Florida Boy, do you have any pics of your trap in action? Several of the guys has box traps on our property and just like Okie mentioned, they caught a bunch the first year and haven't caught any since. I think the corral trap is the ticket. Just trying to figure out what type of door and trigger setup to use. Any help will be appreciated


----------



## florida boy

zigzag3337 said:


> Florida Boy, do you have any pics of your trap in action? Several of the guys has box traps on our property and just like Okie mentioned, they caught a bunch the first year and haven't caught any since. I think the corral trap is the ticket. Just trying to figure out what type of door and trigger setup to use. Any help will be appreciated



I wish I would have taken a few pics this week to give you an idea . We caught nine wendsday night in one trap . I always feel like it works better to have a big trap ,automatic feeder,and tuck it in some cover of some sort .


----------



## Buckfever

Good catch Florida boy. I took cow panels and cut them down to 10' to make my trap. I fixed it where I could take it apart and move it to a new location at anytime. Its not a piece of cake to do so, but not that hard either. I had the same problem as you in giving them away. People would tell me they want 1, but when I caught some it wasn't convenient for them at that time, so the buzzards eat well that week. I hate to see them go to waste, but can't clean and store 5 or 6 at a time.


----------



## zigzag3337

Nice haul. Defiantly gonna try this setup for sure. Being that our property is 1.5hr from my house, I want to set it up where they can go in and out of it during the week and then I'll set it on the weekends that I'm at the property. My tripod feeder holds 400 lbs of corn, so I'm thinking there shouldn't be a shortage of feed from one week to the next. 

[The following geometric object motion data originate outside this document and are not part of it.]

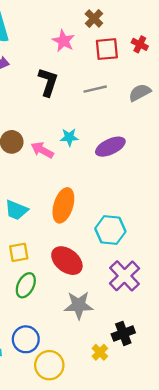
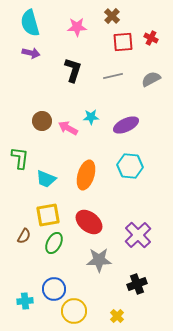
pink star: (63, 41) -> (77, 27), moved, turned -30
cyan hexagon: (110, 230) -> (130, 166), moved
yellow square: (19, 252) -> (48, 215), size x1.4
yellow cross: (100, 352) -> (117, 316), moved

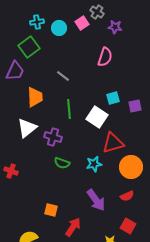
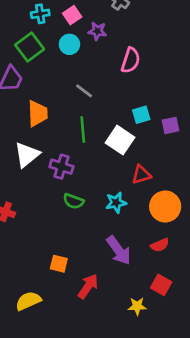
pink square: (82, 23) -> (72, 15), moved
purple star: (115, 27) -> (97, 31), moved
cyan circle: (59, 28) -> (69, 44), moved
gray line: (63, 76) -> (84, 91), moved
red triangle: (113, 143) -> (141, 175), size x0.7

I'm thinking that making an exit kinda like the entrance will get them use to pushing through the gate, then close the exit when I'm ready to set it.....not sure how you do yours.


----------



## florida boy

zigzag3337 said:


> Nice haul. Defiantly gonna try this setup for sure. Being that our property is 1.5hr from my house, I want to set it up where they can go in and out of it during the week and then I'll set it on the weekends that I'm at the property. My tripod feeder holds 400 lbs of corn, so I'm thinking there shouldn't be a shortage of feed from one week to the next.
> 
> I'm thinking that making an exit kinda like the entrance will get them use to pushing through the gate, then close the exit when I'm ready to set it.....not sure how you do yours.


make sure you anchor your feeder . they will root around and knock it down . I use a hanging feeder that puts out maybe a pound a day . I know there are several ways to do it but I like the sliding drop door with a rope running back to a 10-12in wooden dowel set on 2 pieces of rebar that is sticking out of the ground 2 inches . when i set it i pour a few pounds of corn right around it . We call it the "rooting stick ".


----------